The new algorithm proposed, the 3D-ILPS, further improves the performance of the ILPS scheme since it has been specifically studied for the 3D environment. Predicting the depth view from the same color view with the aid of the DIBR algorithm, this new algorithm has a better coding efficiency. Furthermore it also exhibits a strong robustness to transmission errors, since we can obtain four independent descriptions from the original sequence that can be sent over different channels or with different error protection schemes.

6.3. Subjective Tests

The “objective” results provided by PSNR are complemented by a set of subjective results. We first report, in Figure 20, images from the Breakdance sequence coded at an overall rate of 900 Kbit/sec for the proposed methods. It is supposed that no losses have occurred and it can be seen that the quality of all the algorithms cannot be discriminated (and this is true also at regular size). Figure 21 reports, on the contrary, the same cases when only the base layer of the two descriptions is received.
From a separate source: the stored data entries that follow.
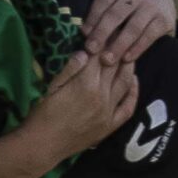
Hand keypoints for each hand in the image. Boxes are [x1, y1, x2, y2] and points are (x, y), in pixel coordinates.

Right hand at [0, 50, 140, 177]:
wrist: (43, 145)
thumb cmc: (43, 114)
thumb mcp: (52, 86)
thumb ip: (71, 68)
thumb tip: (87, 50)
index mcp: (85, 83)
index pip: (99, 55)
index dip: (104, 41)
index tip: (107, 31)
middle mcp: (102, 95)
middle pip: (114, 66)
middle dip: (117, 48)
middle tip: (119, 36)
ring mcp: (109, 111)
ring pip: (125, 82)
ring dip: (128, 66)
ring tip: (129, 53)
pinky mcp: (111, 125)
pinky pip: (129, 107)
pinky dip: (134, 92)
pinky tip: (134, 80)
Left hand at [61, 0, 175, 64]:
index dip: (93, 16)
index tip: (82, 31)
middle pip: (117, 15)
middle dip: (103, 33)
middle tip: (90, 49)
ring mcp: (152, 6)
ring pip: (133, 28)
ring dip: (119, 45)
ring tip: (106, 59)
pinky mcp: (164, 19)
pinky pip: (149, 36)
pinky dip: (137, 48)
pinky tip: (126, 58)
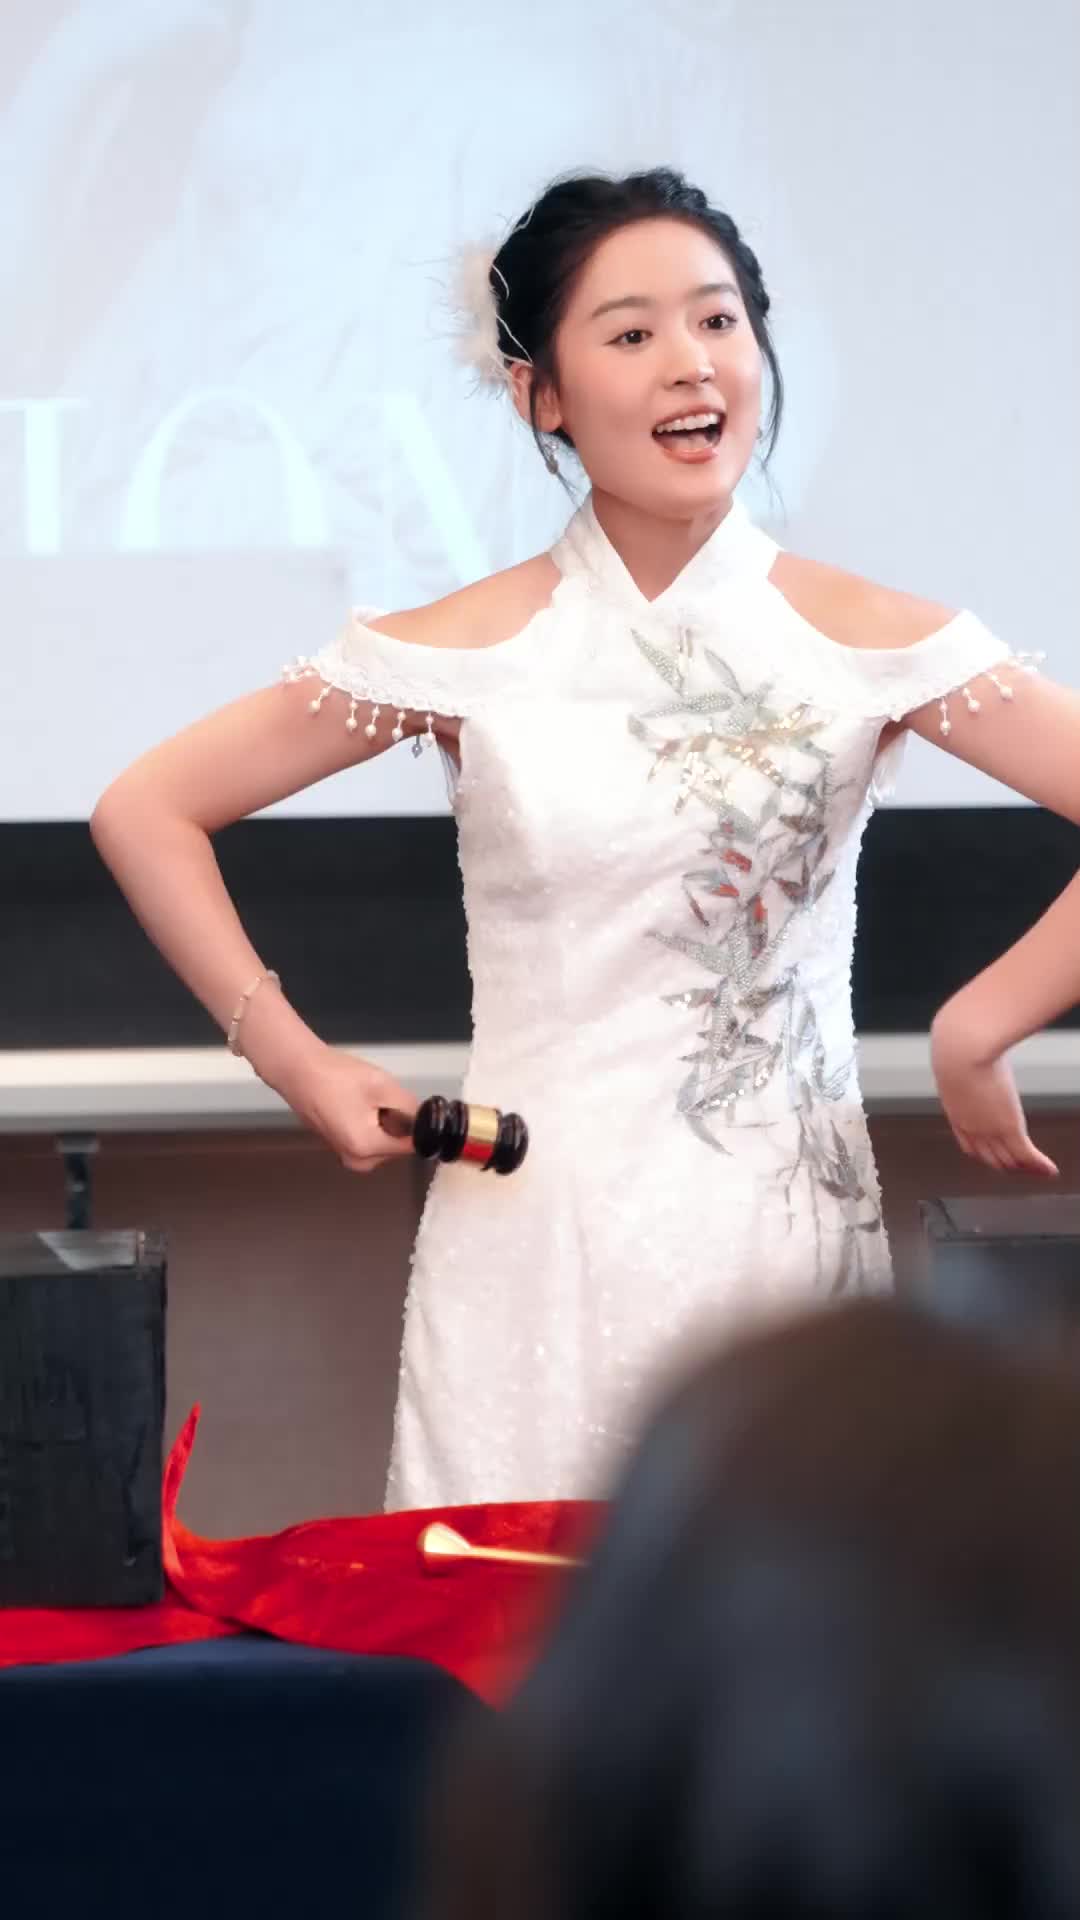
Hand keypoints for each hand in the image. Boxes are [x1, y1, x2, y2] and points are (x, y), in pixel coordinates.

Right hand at [275, 1043, 419, 1174]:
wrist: (297, 1070)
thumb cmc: (337, 1077)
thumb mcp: (383, 1087)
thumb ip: (411, 1108)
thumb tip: (426, 1122)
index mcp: (367, 1149)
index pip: (411, 1145)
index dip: (418, 1126)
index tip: (410, 1106)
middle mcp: (357, 1160)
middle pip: (396, 1144)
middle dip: (396, 1122)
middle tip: (380, 1097)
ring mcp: (345, 1154)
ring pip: (383, 1140)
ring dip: (383, 1121)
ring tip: (365, 1098)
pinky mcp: (339, 1145)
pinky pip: (367, 1138)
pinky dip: (369, 1122)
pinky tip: (355, 1103)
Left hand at [930, 1009, 1058, 1177]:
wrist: (960, 1050)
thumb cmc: (957, 1048)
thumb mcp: (959, 1063)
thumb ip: (966, 1066)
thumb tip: (971, 1053)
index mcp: (957, 1112)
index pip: (970, 1146)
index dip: (984, 1154)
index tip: (995, 1158)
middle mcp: (971, 1127)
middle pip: (990, 1158)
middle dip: (1007, 1166)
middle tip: (1022, 1169)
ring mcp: (990, 1130)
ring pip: (1009, 1160)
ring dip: (1025, 1169)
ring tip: (1039, 1172)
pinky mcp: (1008, 1127)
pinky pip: (1026, 1154)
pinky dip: (1038, 1166)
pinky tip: (1049, 1169)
Visual experiments have been repeated to obtain subjective measures based on the mean opinion score (MOS) that can be very useful in order to produce some sort of metric for the Quality of Experience (QoE) [31]. Although the MOS evaluation could not be performed over a large number of viewers, we have been able to select a relatively small number of people, from our and neighboring laboratories, divided in two groups of about 10 persons each: with and without experience in video coding. We report only the results for the Color view, as the results for the other views are very similar to the ones reported. Results are in Tables 5 and 6. It is possible to see that the proposed method seems to achieve the same or even slightly better performances than PSS-MD, and at least the same performance than the SDC and MVC, in particular with packet losses. It is important to highlight that the 3D-ILPS method seems to give the best overall subjective quality among the proposed methods.

7. Conclusions

In this paper we have introduced an novel algorithm to generate 3D multiple descriptions in a H.264/SVC coder, with the use of depth and color views, as well left and right views, and we have shown its performance. Provided results show its effectiveness in terms of both coding efficiency, robustness, and flexibility. Work is in progress to improve these algorithms and to introduce them in more realistic network scenarios. In addition, future works will be related to introduce Medium Grain Scalability in each layer in order to be more flexible in transmission environments with varying effective bandwidth. Work is also planned to study more specific quality measures and models to determine rate distortion functions suitable to further adapt the proposed schemes and to be used in a more extensive QoE framework.

Acknowledgments

This work is partially supported by the Italian Ministry of Research (MUR) under Grants FIRB-RBIN043TKY “Software and Communication Platforms for High-Performance Collaborative Grid.”